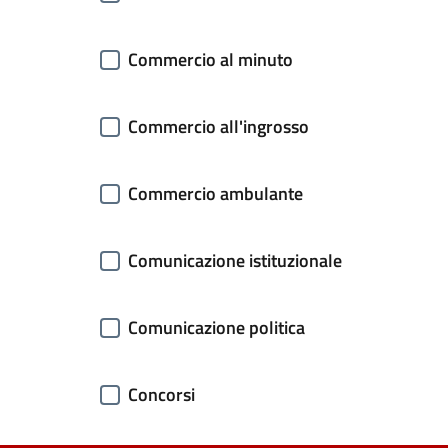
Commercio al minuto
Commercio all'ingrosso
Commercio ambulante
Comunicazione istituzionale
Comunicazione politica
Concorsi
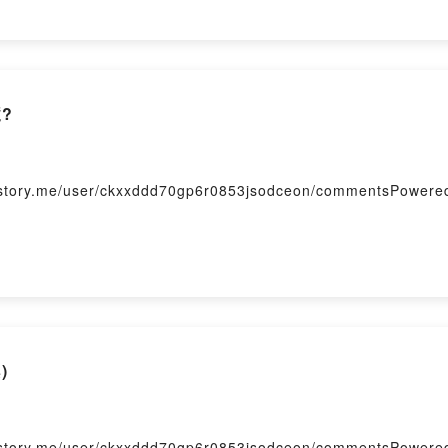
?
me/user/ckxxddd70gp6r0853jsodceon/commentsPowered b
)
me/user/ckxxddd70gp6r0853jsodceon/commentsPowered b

--

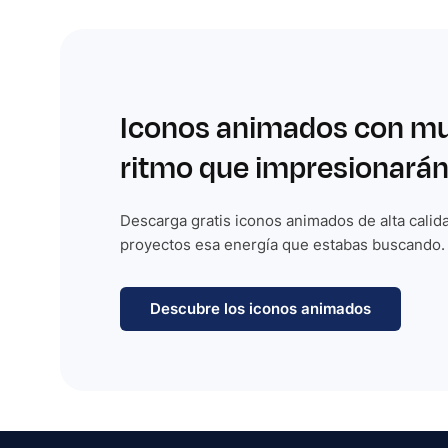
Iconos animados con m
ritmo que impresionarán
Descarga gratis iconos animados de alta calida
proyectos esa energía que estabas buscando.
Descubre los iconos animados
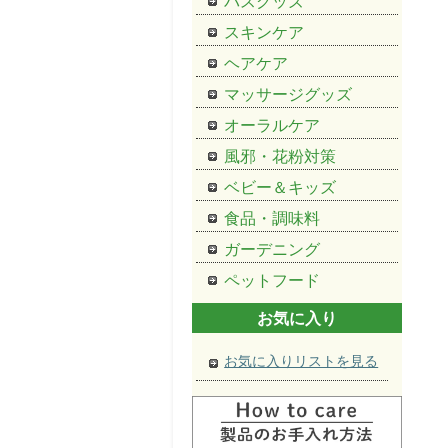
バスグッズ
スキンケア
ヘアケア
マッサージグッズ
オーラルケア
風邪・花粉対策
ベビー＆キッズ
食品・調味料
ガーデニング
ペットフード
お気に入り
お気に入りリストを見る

--

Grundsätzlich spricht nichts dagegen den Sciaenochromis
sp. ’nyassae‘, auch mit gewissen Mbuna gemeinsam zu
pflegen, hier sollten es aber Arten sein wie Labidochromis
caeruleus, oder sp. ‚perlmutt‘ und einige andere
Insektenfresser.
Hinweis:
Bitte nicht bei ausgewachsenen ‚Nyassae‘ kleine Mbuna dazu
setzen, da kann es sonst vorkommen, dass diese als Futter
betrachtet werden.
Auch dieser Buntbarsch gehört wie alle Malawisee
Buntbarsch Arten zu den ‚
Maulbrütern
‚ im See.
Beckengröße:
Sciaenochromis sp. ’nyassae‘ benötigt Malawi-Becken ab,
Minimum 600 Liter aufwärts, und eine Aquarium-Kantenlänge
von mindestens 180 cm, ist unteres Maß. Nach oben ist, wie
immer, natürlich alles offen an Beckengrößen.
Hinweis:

--

Once you have counted the lines of the material that include "Commercio", give only that number.

3